Communiqué du Collectif des avocats chargés de la défense de l’ancien président Aziz

Communiqué du Collectif des avocats chargés de la défense de l’ancien président Aziz Collectif avocats Aziz – A nouveau, l’ancien président de la république, Mohamed ould Abdel Aziz est victime d’atteintes graves à ses droits fondamentaux garantis par les lois nationales et les conventions internationales, consistant cette fois-ci, à mettre des caméras de surveillance dans son lieu de détention exposant au grand jour son intimité, et dévoilant de la sorte les entretiens avec son conseil, dont le secret est pourtant un élément fondamental dans la relation entre l’avocat et son client.

Des travaux de maçonnerie de grande envergure sont entrepris dans son lieu de détention, consistant en la construction d’un mur, et d’une tranchée tout autour de la cellule qu’il occupe, ces travaux, ayant manifestement comme seul objectif de troubler ses moments de repos, et de le priver de sommeil aux moments choisis.
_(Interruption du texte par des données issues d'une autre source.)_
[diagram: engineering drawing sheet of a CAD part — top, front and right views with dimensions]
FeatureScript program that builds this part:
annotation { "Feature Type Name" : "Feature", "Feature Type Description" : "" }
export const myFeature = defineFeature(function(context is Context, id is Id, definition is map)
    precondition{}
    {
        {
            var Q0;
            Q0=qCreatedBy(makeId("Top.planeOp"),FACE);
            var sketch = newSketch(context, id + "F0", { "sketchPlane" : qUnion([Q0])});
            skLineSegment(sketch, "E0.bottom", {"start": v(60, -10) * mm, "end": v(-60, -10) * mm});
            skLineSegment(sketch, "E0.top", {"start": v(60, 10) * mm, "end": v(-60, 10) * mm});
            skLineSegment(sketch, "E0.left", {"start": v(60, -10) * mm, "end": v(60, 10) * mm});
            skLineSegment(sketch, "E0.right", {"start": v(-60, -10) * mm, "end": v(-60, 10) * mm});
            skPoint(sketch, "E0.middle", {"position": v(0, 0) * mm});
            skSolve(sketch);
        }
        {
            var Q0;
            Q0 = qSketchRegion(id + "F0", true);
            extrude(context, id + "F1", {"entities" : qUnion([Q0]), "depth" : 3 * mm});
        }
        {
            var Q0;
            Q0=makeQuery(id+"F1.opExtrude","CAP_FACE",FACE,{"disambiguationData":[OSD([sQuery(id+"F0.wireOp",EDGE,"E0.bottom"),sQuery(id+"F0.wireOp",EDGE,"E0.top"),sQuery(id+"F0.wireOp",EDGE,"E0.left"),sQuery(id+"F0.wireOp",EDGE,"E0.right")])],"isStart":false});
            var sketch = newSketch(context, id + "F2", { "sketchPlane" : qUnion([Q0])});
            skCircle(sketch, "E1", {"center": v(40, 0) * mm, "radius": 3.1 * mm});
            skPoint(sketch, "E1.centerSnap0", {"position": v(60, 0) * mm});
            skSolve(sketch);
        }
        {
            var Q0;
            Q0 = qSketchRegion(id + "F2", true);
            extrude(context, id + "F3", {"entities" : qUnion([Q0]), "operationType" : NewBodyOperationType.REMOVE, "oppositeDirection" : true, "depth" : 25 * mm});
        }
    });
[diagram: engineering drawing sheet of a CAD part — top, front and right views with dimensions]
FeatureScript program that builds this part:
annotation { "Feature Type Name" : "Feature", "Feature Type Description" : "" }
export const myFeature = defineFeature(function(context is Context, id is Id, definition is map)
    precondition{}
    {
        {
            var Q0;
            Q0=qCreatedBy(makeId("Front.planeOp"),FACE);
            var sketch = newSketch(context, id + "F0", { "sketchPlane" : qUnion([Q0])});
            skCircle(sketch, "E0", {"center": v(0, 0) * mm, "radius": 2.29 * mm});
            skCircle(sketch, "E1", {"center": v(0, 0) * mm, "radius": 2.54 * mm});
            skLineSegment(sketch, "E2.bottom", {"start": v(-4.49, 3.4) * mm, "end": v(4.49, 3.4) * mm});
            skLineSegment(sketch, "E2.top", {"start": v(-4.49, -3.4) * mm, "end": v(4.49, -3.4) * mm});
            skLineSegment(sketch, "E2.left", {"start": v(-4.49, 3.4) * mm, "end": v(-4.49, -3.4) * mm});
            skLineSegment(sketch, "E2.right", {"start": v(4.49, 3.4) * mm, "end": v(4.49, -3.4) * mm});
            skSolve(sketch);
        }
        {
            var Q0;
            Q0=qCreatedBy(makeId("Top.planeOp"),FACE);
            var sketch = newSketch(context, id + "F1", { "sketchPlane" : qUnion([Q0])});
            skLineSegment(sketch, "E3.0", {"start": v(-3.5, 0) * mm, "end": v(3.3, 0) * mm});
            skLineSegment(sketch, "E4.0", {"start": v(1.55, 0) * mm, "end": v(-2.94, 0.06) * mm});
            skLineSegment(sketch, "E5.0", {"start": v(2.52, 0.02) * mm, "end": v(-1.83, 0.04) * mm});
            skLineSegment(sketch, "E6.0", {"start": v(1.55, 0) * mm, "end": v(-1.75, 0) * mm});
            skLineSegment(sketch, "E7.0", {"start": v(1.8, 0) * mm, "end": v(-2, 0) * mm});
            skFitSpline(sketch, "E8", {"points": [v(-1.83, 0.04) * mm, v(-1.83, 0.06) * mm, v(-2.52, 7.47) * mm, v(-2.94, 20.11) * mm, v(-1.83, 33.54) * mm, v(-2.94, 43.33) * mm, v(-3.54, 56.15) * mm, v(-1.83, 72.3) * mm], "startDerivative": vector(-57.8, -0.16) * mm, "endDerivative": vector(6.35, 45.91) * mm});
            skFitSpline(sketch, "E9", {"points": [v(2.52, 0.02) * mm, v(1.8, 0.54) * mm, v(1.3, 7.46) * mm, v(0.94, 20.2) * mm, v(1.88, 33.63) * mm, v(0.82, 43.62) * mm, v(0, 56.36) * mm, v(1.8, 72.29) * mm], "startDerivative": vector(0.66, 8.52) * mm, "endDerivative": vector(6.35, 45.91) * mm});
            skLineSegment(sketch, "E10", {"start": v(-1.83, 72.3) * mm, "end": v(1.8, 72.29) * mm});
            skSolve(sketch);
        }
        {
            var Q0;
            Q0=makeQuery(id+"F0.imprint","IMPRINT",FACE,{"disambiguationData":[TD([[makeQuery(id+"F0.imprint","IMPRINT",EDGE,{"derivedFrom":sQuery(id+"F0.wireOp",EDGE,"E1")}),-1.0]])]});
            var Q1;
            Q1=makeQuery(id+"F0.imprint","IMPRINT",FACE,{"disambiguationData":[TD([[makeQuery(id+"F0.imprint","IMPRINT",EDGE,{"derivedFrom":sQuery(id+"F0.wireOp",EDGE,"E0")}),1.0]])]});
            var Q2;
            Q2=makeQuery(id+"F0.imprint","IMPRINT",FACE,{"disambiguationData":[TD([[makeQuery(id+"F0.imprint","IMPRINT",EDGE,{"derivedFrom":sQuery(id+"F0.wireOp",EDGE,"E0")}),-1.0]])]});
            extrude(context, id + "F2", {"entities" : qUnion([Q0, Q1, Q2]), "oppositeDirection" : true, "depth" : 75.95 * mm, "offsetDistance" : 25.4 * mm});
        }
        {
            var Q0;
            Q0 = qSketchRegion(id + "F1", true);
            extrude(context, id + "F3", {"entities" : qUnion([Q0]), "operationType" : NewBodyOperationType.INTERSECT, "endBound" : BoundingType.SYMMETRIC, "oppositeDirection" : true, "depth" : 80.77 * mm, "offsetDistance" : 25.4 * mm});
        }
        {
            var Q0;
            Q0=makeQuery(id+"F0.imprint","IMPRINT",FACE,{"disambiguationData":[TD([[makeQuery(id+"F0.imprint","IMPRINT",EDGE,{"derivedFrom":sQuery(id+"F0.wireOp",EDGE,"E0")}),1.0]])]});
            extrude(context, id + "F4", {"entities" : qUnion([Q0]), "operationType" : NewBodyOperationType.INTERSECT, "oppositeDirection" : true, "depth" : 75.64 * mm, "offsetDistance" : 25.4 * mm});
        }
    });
Nous avions au préalable dénoncé ces immixtions inopinées dans son lieu d’incarcération, créé pour la circonstance, dans des conditions illégales, comme nous avons attiré l’attention des autorités judiciaires concernées sur de telles violations, sans que ni le parquet, ni le pôle chargé de l’instruction, n’accordent un quelconque intérêt à nos requêtes, alors que la loi leur impose de rendre visite régulièrement aux détenus, selon une périodicité mensuelle, pour s’enquérir de leurs conditions de détention.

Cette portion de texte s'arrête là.